Wait, don’t flame me. I am only making assumptions because I bought a set of bed linen which is imported from the United States of America. I assumed that it comes with two pillow cases, one bed linen and a bolster case.
But upon reaching home, I realised that my bu-bu has not clothes. Aww….how can.
It is actually a very bright orange but the pic looks like red. So much like a bridal chamber hor? So, my housekeeper let my bu-bu wears a huge polka-dot bolster case. Aww…stuck out like a sore thumb.

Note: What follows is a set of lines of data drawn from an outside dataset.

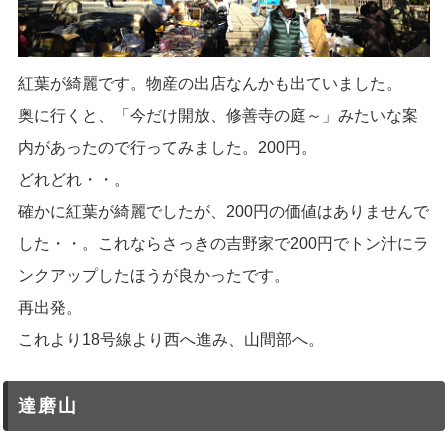
紅葉が綺麗です。物産の出店なんかも出ていました。
奥に行くと、「今だけ開放、修善寺の庭～」みたいな案
内があったので行ってみました。200円。
どれどれ・・。
確かに紅葉が綺麗でしたが、200円の価値はありませんで
した・・。これならさっきの吉野家で200円でトン汁にラ
ンクアップしたほうが良かったです。
再出発。
これより18号線より西へ進み、山間部へ。
達磨山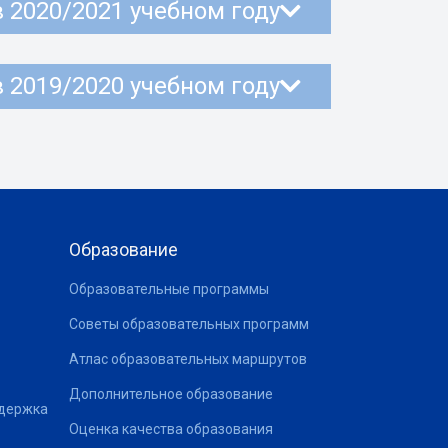
в 2020/2021 учебном году
в 2019/2020 учебном году
Образование
Образовательные программы
Советы образовательных программ
Атлас образовательных маршрутов
Дополнительное образование
ддержка
Оценка качества образования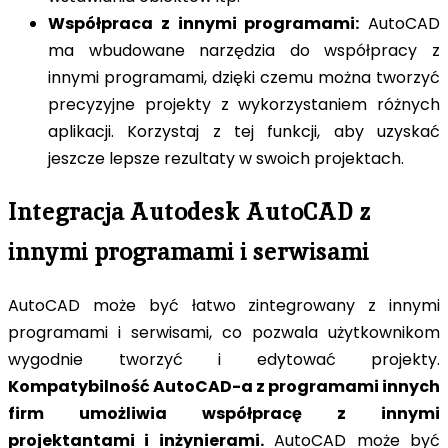
Współpraca z innymi programami:
AutoCAD
ma wbudowane narzędzia do współpracy z
innymi programami, dzięki czemu można tworzyć
precyzyjne projekty z wykorzystaniem różnych
aplikacji. Korzystaj z tej funkcji, aby uzyskać
jeszcze lepsze rezultaty w swoich projektach.
Integracja Autodesk AutoCAD z
innymi programami i serwisami
AutoCAD może być łatwo zintegrowany z innymi
programami i serwisami, co pozwala użytkownikom
wygodnie tworzyć i edytować projekty.
Kompatybilność AutoCAD-a z programami innych
firm umożliwia współpracę z innymi
projektantami i inżynierami.
AutoCAD może być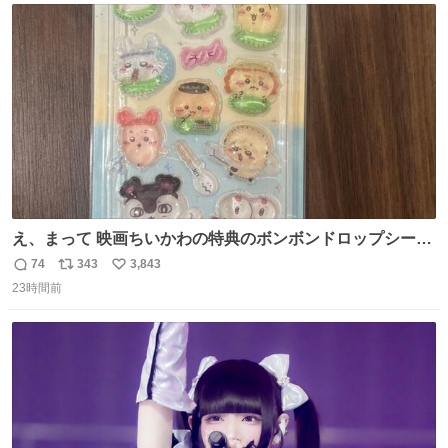
ト
数
数
え、まって 映画ちいかわの特典のボンボンドロップシール
もうメルカリにでてるやん #ちいかわ
74
343
3,843
返
リ
い
23時間前
信
ポ
い
数
ス
ね
ト
数
数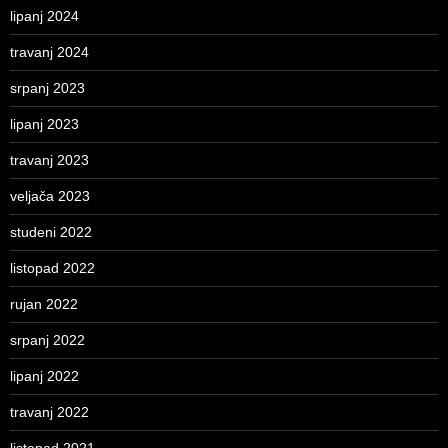
lipanj 2024
travanj 2024
srpanj 2023
lipanj 2023
travanj 2023
veljača 2023
studeni 2022
listopad 2022
rujan 2022
srpanj 2022
lipanj 2022
travanj 2022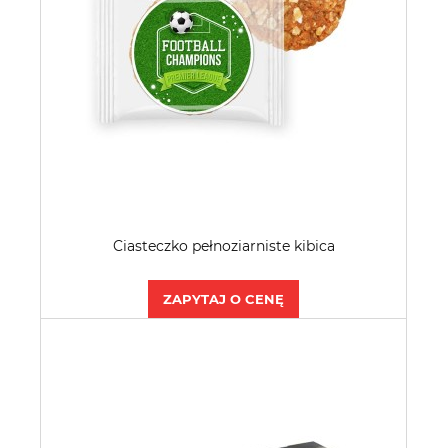
Ciasteczko pełnoziarniste kibica
ZAPYTAJ O CENĘ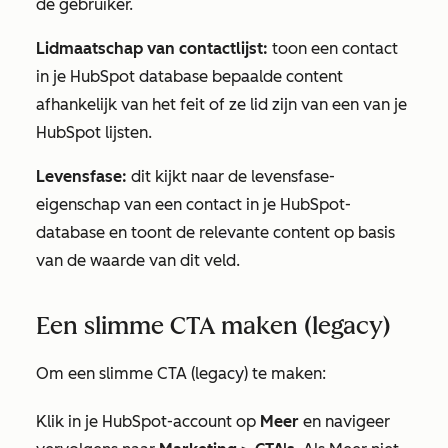
de gebruiker.
Lidmaatschap van contactlijst:
toon een contact
in je HubSpot database bepaalde content
afhankelijk van het feit of ze lid zijn van een van je
HubSpot lijsten.
Levensfase:
dit kijkt naar de levensfase-
eigenschap van een contact in je HubSpot-
database en toont de relevante content op basis
van de waarde van dit veld.
Een slimme CTA maken (legacy)
Om een slimme CTA (legacy) te maken:
Klik in je HubSpot-account op
Meer
en navigeer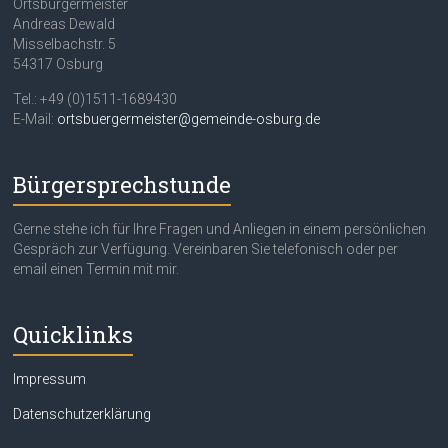
Ortsbürgermeister
Andreas Dewald
Misselbachstr. 5
54317 Osburg
Tel.: +49 (0)1511-1689430
E-Mail:
ortsbuergermeister@gemeinde-osburg.de
Bürgersprechstunde
Gerne stehe ich für Ihre Fragen und Anliegen in einem persönlichen
Gespräch zur Verfügung. Vereinbaren Sie telefonisch oder per
email einen Termin mit mir.
Quicklinks
Impressum
Datenschutzerklärung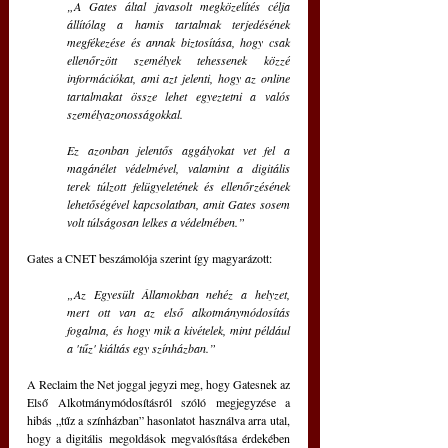
„A Gates által javasolt megközelítés célja 
állítólag a hamis tartalmak terjedésének 
megfékezése és annak biztosítása, hogy csak 
ellenőrzött személyek tehessenek közzé 
információkat, ami azt jelenti, hogy az online 
tartalmakat össze lehet egyeztetni a valós 
személyazonosságokkal.
Ez azonban jelentős aggályokat vet fel a 
magánélet védelmével, valamint a digitális 
terek túlzott felügyeletének és ellenőrzésének 
lehetőségével kapcsolatban, amit Gates sosem 
volt túlságosan lelkes a védelmében.” 
Gates a CNET beszámolója szerint így magyarázott:
„Az Egyesült Államokban nehéz a helyzet, 
mert ott van az első alkotmánymódosítás 
fogalma, és hogy mik a kivételek, mint például 
a 'tűz' kiáltás egy színházban.”
A Reclaim the Net joggal jegyzi meg, hogy Gatesnek az 
Első Alkotmánymódosításról szóló megjegyzése a 
hibás „tűz a színházban” hasonlatot használva arra utal, 
hogy a digitális megoldások megvalósítása érdekében 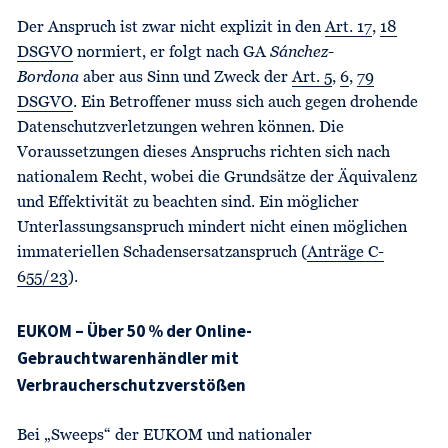
Der Anspruch ist zwar nicht explizit in den
Art. 17
,
18
DSGVO
normiert, er folgt nach GA
Sánchez-
Bordona
aber aus Sinn und Zweck der
Art. 5
,
6
,
79
DSGVO
. Ein Betroffener muss sich auch gegen drohende
Datenschutzverletzungen wehren können. Die
Voraussetzungen dieses Anspruchs richten sich nach
nationalem Recht, wobei die Grundsätze der Äquivalenz
und Effektivität zu beachten sind. Ein möglicher
Unterlassungsanspruch mindert nicht einen möglichen
immateriellen Schadensersatzanspruch (
Anträge C-
655/23
).
EUKOM – Über 50 % der Online-
Gebrauchtwarenhändler mit
Verbraucherschutzverstößen
Bei „Sweeps“ der EUKOM und nationaler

Wait, empty bed like that looks too inviting. Later people think what pulak. (ahpek, you don’t fantasize hor? 😛 )
Ok, better now.
So, my conclusion is – Americans do not use bolster to sleep. That’s why their bed linens have no bolster case. They do not know the marvels of bolster. How seductive it is. How it de-stresses us and is a much lovelier, huggable thing than a spouse. Spouses have bones, they snore and they are not soft and even shape. They move and disturb our sleep. You cannot put your spouse’s thigh between your thighs or else she may accidentally injure your Ron when she is dreaming of playing football. And you cannot bend your spouse’s thigh to curve where you want it (assuming you are a woman). See? Bolster is more important than a sleeping partner. *kicks spouse off bed, hug bolster*
See? Two happy bolsters users advocating you to buy one today. Don’t get anal, get bolster.
My prescription – Let bolster rules the world and we will have less anal people on earth. So, who can sleep without a bolster? I cannot live without my Mr. B.